Work item :: Give back the records that follow exactly, images excluded.

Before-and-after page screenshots

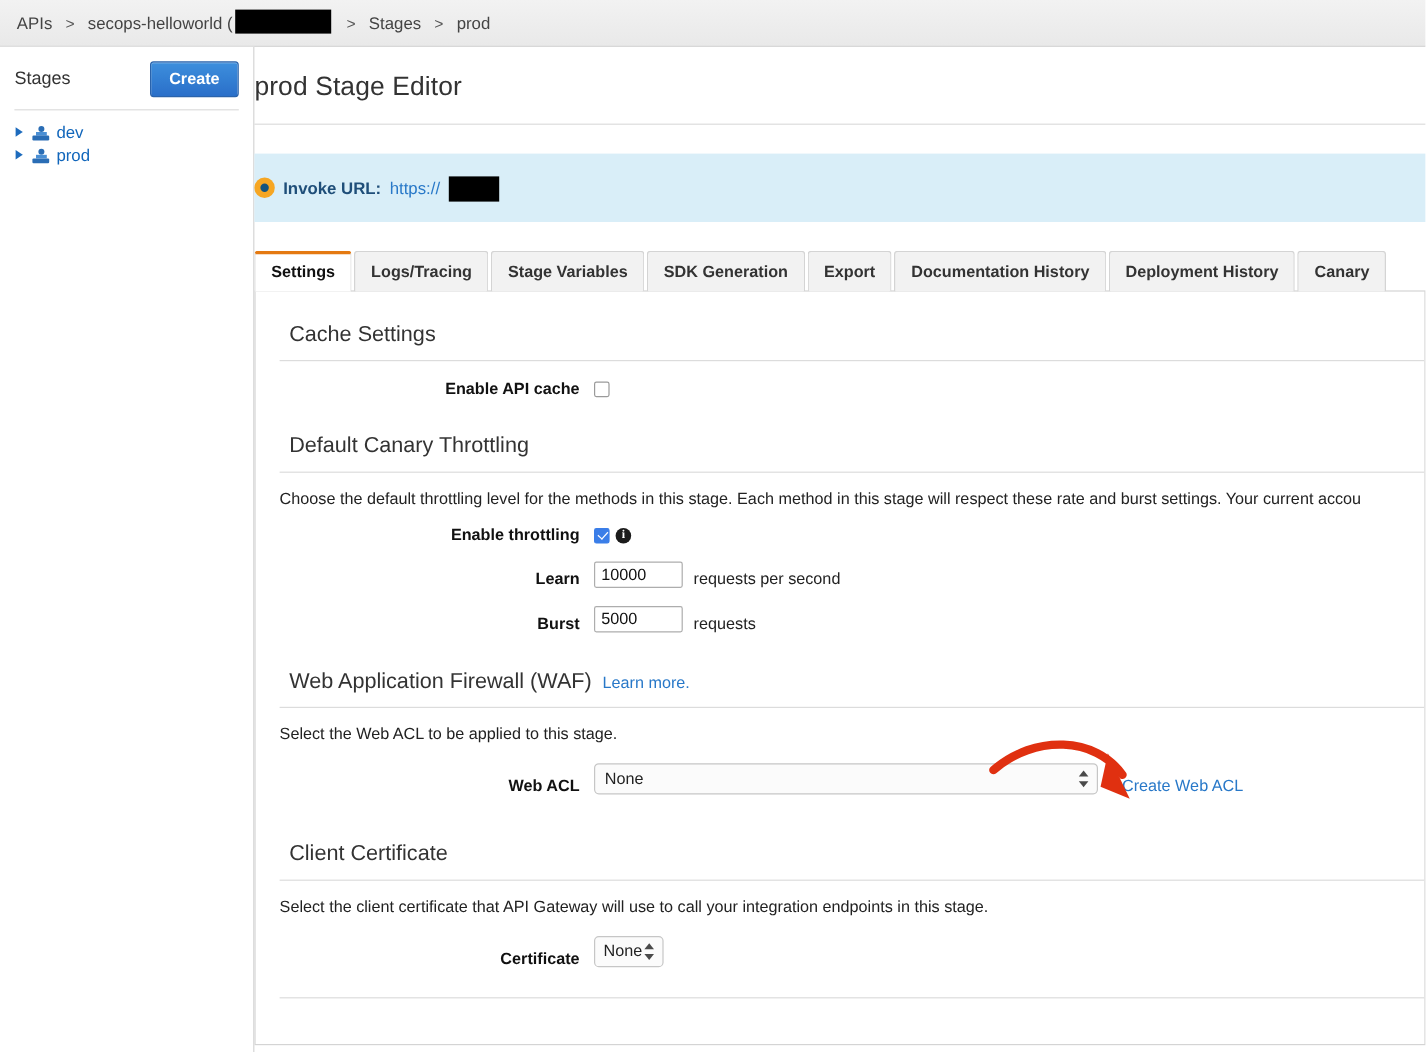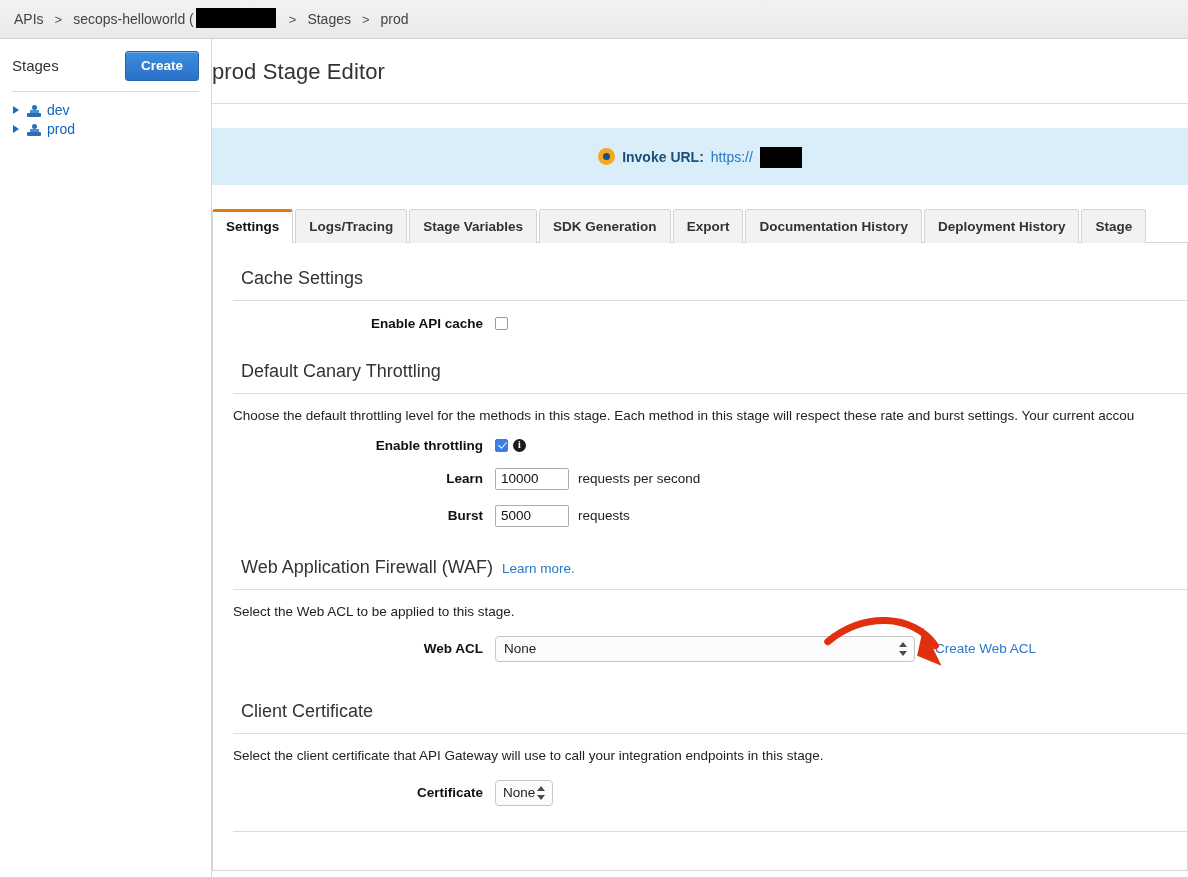--- a/index.html
+++ b/index.html
@@ -181,7 +181,7 @@
     margin-top: 24px;
     display: flex;
     align-items: center;
-    justify-content: center;
+    justify-content: flex-start;
     padding-right: 0;
     box-sizing: border-box;
     font-size: 14px;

Answer space ::
--- a/index.html
+++ b/index.html
@@ -181,7 +181,7 @@
     margin-top: 24px;
     display: flex;
     align-items: center;
-    justify-content: center;
+    justify-content: flex-start;
     padding-right: 0;
     box-sizing: border-box;
     font-size: 14px;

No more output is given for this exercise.